#### EXERCISE DIRECTIONS:
Set out exactly, line by line, the stretch of data below that begins at the line containing "vfov_deg: 44.9" and ends at the line containing "focal_mm: 12", with both ends kept.

#### DATA UNDER STUDY:
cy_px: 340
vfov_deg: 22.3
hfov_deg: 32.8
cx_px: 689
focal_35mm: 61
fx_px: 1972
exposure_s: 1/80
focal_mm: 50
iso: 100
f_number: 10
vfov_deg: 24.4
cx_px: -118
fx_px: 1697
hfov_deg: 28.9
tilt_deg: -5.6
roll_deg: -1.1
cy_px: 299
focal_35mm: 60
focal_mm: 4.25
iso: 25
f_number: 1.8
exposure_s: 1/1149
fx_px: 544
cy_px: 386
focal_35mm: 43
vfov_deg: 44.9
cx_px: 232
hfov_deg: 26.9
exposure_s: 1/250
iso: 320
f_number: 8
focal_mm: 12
--
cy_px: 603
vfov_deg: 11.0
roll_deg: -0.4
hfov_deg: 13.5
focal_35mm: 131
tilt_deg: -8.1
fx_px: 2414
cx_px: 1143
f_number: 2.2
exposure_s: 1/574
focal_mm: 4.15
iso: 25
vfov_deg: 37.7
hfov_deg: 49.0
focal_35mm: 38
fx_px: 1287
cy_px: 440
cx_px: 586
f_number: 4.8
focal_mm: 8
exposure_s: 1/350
...
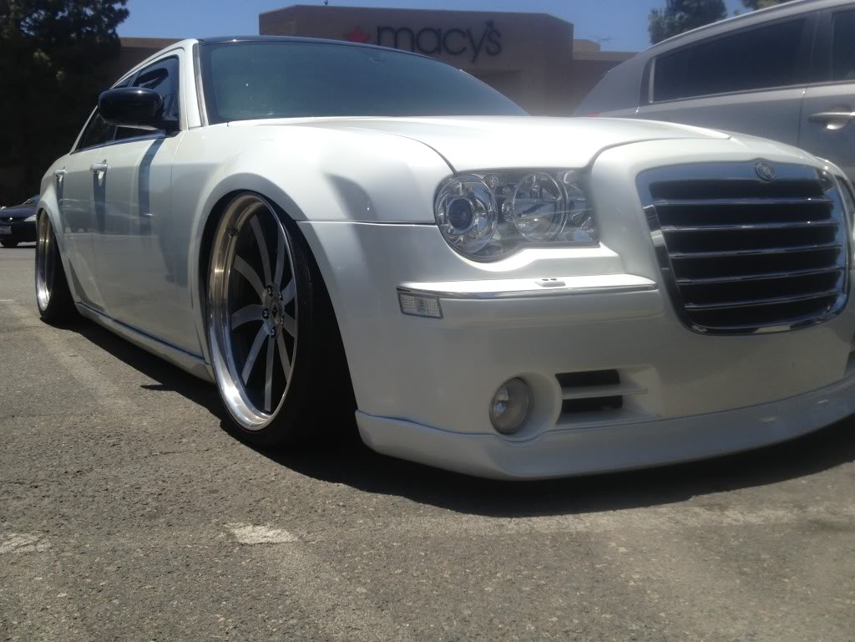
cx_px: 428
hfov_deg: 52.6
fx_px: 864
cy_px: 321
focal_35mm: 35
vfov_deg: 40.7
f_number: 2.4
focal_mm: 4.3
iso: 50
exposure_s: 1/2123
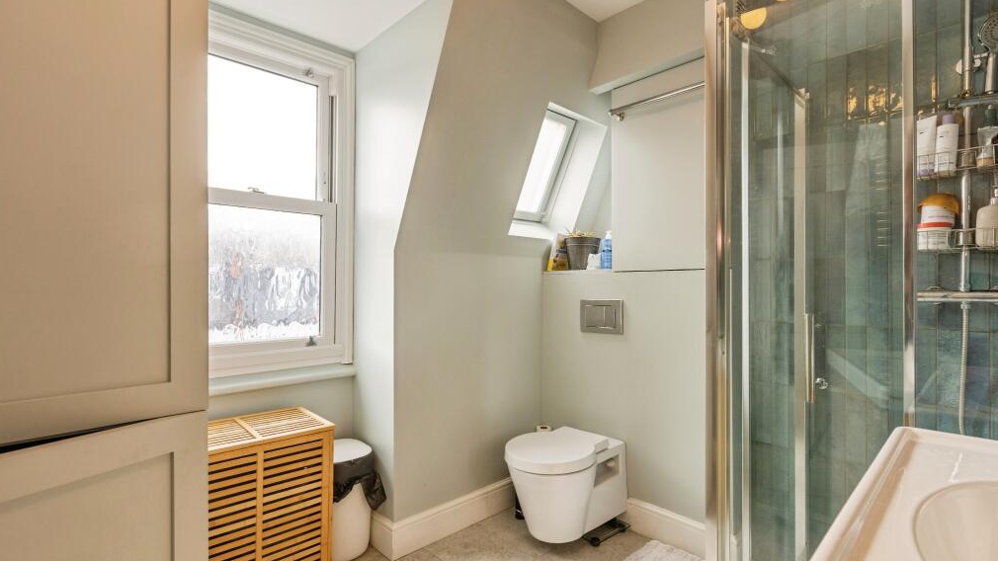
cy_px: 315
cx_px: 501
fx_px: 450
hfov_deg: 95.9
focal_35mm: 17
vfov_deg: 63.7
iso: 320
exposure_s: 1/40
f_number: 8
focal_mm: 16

#### RESULT OF THE TASK:
vfov_deg: 44.9
cx_px: 232
hfov_deg: 26.9
exposure_s: 1/250
iso: 320
f_number: 8
focal_mm: 12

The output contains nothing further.